Fruits on a young hornbeam tree (Carpinus betulus) outside Cardiff and Vale College in Dumballs Road, Cardiff
The monthly tree-following link box has now closed for another month. To explore everyone’s updates, please go straight to the bottom of this post.
Why don’t you join us and follow a tree, too? You can start at any time and you don’t have to contribute every month if that’s too much of a commitment for you.
Here in Cardiff it has been sunny for a few weeks with the occasional day of light, drizzly rain and, as I mentioned in my previous post, I am currently spending a lot of time in a different part of Cardiff, studying for a month at Cardiff and Vale College in Dumballs Road, in the Bay area.

Mature hornbeams outside the Lloyds Bank building in Dumballs Road
It’s funny to think that I had never noticed a hornbeam until I followed one in 2014. Now I see them everywhere. Although Dumballs Road used to be a series of industrial sites, many shiny new offices are going up there and there are many hornbeams used as street trees.

Young hornbeam outside Cardiff and Vale College
Cardiff’s street tree of choice used to be lime or linden (small-leaved Tilia cordata, large-leaved Tilia platyphyllos or the hybrid Tilia europaea). You see very mature lindens everywhere and at the moment some of them have a tremendous heady perfume.
The old hornbeam I followed had very few fruits and the same seems to be the case with the bigger trees on Dumballs Road. But the young trees outside the college are full of the unripe green fruits, which are small nuts, partly surrounded by bracts forming a three-pointed involucre. You can see them at the top of this post.
If you are new to tree following, read all about it here.
And without further ado, here are this month’s links…
Alison at the Blackberry Garden – quince
Erika Groth in Sweden – rowan (Sorbus aucuparia)
John Kingdon – The Rivendell Garden Blog – crab apple – and a chainsaw
Hollis (In the Company of Plants and Rocks) – limber pine (Pinus flexilis)
Mike – Flighty’s Plot – Liz’s tulip poplar (Liriodendron tulipifera) and Flighty’s dogwood (Cornus)
Frances at Island Threads, off the North West coast of Scotland – rowan (Sorbus aucuparia)
Pat – Squirrelbasket – 100 elm trees
Thank you to everyone – see you all again on August 7.
If you are new to tree following, read all about it here.

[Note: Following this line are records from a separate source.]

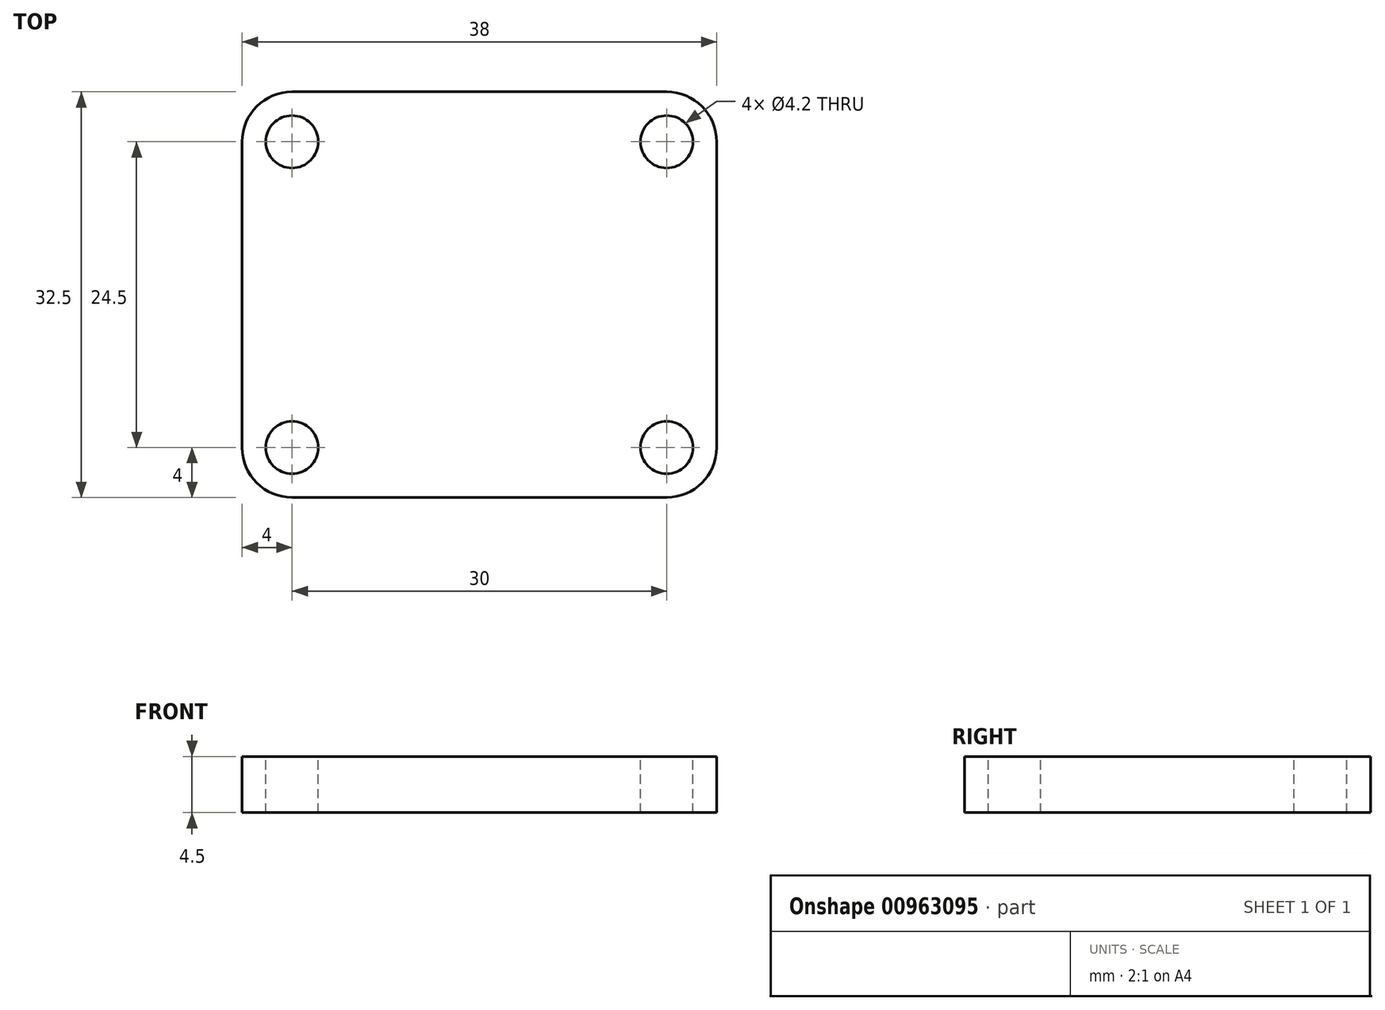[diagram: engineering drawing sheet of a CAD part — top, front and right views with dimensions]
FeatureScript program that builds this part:
annotation { "Feature Type Name" : "Feature", "Feature Type Description" : "" }
export const myFeature = defineFeature(function(context is Context, id is Id, definition is map)
    precondition{}
    {
        {
            var Q0;
            Q0=qCreatedBy(makeId("Top.planeOp"),FACE);
            var sketch = newSketch(context, id + "F0", { "sketchPlane" : qUnion([Q0])});
            skLineSegment(sketch, "E0.bottom", {"start": v(-15, 16.25) * mm, "end": v(15, 16.25) * mm});
            skLineSegment(sketch, "E0.top", {"start": v(-15, -16.25) * mm, "end": v(15, -16.25) * mm});
            skCircle(sketch, "E1", {"center": v(-15, 12.25) * mm, "radius": 2.1 * mm});
            skCircle(sketch, "E2", {"center": v(15, 12.25) * mm, "radius": 2.1 * mm});
            skCircle(sketch, "E3", {"center": v(-15, -12.25) * mm, "radius": 2.1 * mm});
            skCircle(sketch, "E4", {"center": v(15, -12.25) * mm, "radius": 2.1 * mm});
            skArc(sketch, "E5.filletArc", {"start": v(-15, 16.25) * mm, "mid": v(-17.83, 15.08) * mm, "end": v(-19, 12.25) * mm});
            skArc(sketch, "E6.filletArc", {"start": v(-19, -12.25) * mm, "mid": v(-17.83, -15.08) * mm, "end": v(-15, -16.25) * mm});
            skArc(sketch, "E7.filletArc", {"start": v(15, -16.25) * mm, "mid": v(17.83, -15.08) * mm, "end": v(19, -12.25) * mm});
            skArc(sketch, "E8.filletArc", {"start": v(19, 12.25) * mm, "mid": v(17.83, 15.08) * mm, "end": v(15, 16.25) * mm});
            skLineSegment(sketch, "E9", {"start": v(-19, 12.25) * mm, "end": v(-19, -12.25) * mm});
            skLineSegment(sketch, "E10", {"start": v(19, 12.25) * mm, "end": v(19, -12.25) * mm});
            skSolve(sketch);
        }
        {
            var Q0;
            Q0 = qSketchRegion(id + "F0", true);
            extrude(context, id + "F1", {"entities" : qUnion([Q0]), "oppositeDirection" : true, "depth" : 4.5 * mm, "offsetDistance" : 25 * mm});
        }
    });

Good to see some thriving street trees- they seem under threat in some areas. Thanks for hosting this meme
Especially Sheffield, I think!
So far our council has been great with street trees – although disappointingly Cardiff did not come out too well in a survey of the proportion of green spaces in cities. I was surprised, as I always think of Cardiff as full of parks and green spaces!
I have visited your post and commented – thanks for taking part again, against all the quince adversity!
Best wishes 🙂
[…] hosts this tree-following meme over at her blog. She’s a lot more ambitious than I. She’s following an avenue of 100 trees. And she has […]
Those hornbeams look very well-behaved. I have one in the back garden. Some 28 years old and some 25 feet across.
Lovely jubbly! And I’m glad it wasn’t the tree you took a chainsaw to!
Thanks for joining us again 🙂
Thanks for hosting, Pat. Busy these days, but I’m glad I took the time to visit a tree!
Yours was a lovely post as always!
You have such wonderful, old, unspoilt places in Wyoming 🙂
Another rather brief combined post for Liz and myself this month. xx
Brief but beautiful!
Thank you both for taking part again 🙂
just left the link to my post, thanks for hosting Pat, your Cardiff hornbeams look so symetrical, mine are asymetrical and smaller, more like shrubs than trees, Frances
Interesting. Of course they can be grown as a rather neat hedge, I think.